Render every line of the material below as one numbered list, omitting blank lines.
== == ==
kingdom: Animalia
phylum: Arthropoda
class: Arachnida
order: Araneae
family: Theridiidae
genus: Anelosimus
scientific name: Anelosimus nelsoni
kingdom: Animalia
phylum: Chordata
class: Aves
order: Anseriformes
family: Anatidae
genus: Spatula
== == ==
**The solution:**
1. kingdom: Animalia
2. phylum: Arthropoda
3. class: Arachnida
4. order: Araneae
5. family: Theridiidae
6. genus: Anelosimus
7. scientific name: Anelosimus nelsoni
8. kingdom: Animalia
9. phylum: Chordata
10. class: Aves
11. order: Anseriformes
12. family: Anatidae
13. genus: Spatula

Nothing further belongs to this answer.